WORK ITEM
Exactly the lines below, starting with the one containing "thumb mcp: (181, 179)" and going on through the one containing "thumb ip: (210, 238)", must be reproduced, both ends included, and no pictures with them.

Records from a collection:
========

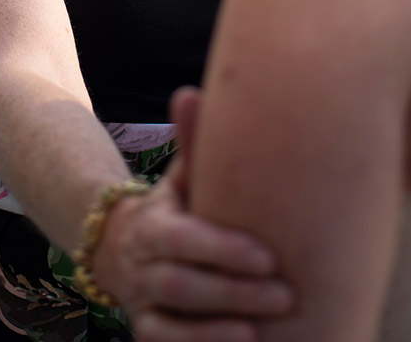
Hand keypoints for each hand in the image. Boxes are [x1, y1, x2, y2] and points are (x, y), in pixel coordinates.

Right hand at [93, 88, 293, 341]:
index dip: (224, 250)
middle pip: (183, 285)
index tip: (269, 257)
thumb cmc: (176, 208)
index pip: (185, 239)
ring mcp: (142, 302)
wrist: (123, 248)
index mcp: (155, 222)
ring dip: (217, 329)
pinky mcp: (146, 331)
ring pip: (173, 321)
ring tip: (264, 332)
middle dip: (234, 292)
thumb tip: (189, 93)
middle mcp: (143, 265)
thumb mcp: (181, 179)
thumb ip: (191, 143)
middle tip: (287, 297)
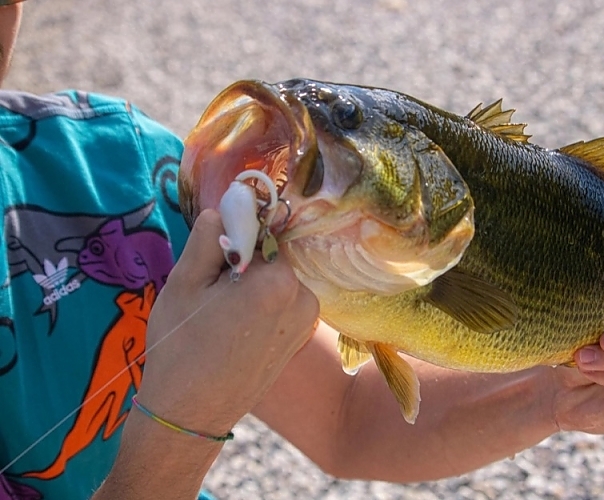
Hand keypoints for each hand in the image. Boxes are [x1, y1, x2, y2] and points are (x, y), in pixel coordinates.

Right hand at [136, 209, 318, 434]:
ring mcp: (307, 321)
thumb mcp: (185, 283)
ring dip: (252, 284)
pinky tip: (235, 326)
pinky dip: (261, 304)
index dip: (237, 234)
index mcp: (279, 282)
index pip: (264, 232)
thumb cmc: (181, 348)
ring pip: (276, 280)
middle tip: (211, 288)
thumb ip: (210, 238)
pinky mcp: (302, 337)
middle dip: (244, 262)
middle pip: (272, 257)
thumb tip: (228, 207)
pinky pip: (282, 302)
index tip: (215, 248)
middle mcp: (304, 298)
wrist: (191, 413)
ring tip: (220, 313)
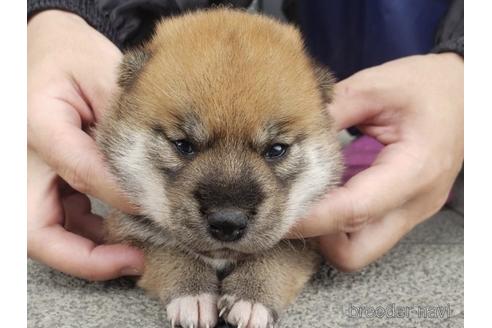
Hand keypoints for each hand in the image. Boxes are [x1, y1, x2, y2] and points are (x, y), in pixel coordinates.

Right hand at [28, 10, 143, 279]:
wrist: (44, 49)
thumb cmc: (71, 56)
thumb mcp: (102, 74)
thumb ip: (120, 123)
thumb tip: (147, 179)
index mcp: (37, 122)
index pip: (80, 171)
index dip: (121, 196)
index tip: (156, 207)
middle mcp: (18, 156)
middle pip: (36, 229)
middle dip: (84, 256)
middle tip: (132, 262)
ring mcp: (23, 171)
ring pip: (43, 231)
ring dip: (86, 248)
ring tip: (133, 250)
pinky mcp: (36, 178)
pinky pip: (53, 217)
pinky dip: (84, 231)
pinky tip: (116, 227)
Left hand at [290, 54, 462, 271]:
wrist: (467, 94)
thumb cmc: (428, 87)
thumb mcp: (377, 86)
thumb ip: (333, 110)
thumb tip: (290, 135)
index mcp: (414, 169)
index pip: (353, 211)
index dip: (309, 217)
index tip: (275, 210)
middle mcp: (414, 203)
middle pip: (354, 253)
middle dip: (316, 236)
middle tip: (290, 206)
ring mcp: (411, 213)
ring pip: (358, 251)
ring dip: (326, 233)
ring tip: (308, 198)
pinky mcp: (403, 212)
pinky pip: (364, 234)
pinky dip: (339, 225)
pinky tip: (326, 195)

========

FINAL ANSWER
thumb mcp: (181, 179)
thumb ip: (191, 143)
middle tip: (287, 297)
Hand keypoints for each hand in the image. Boxes are [x1, y1, x2, y2] and points are (x, y), in pixel coordinates.

Right hand at [136, 209, 318, 434]:
ring mcp: (307, 321)
thumb mcp: (185, 283)
ring dip: (252, 284)
pinky tip: (235, 326)
pinky dip: (261, 304)
index dip: (237, 234)
index mcp: (279, 282)
index pip: (264, 232)
thumb cmc: (181, 348)
ring pip: (276, 280)
middle tip: (211, 288)
thumb ip: (210, 238)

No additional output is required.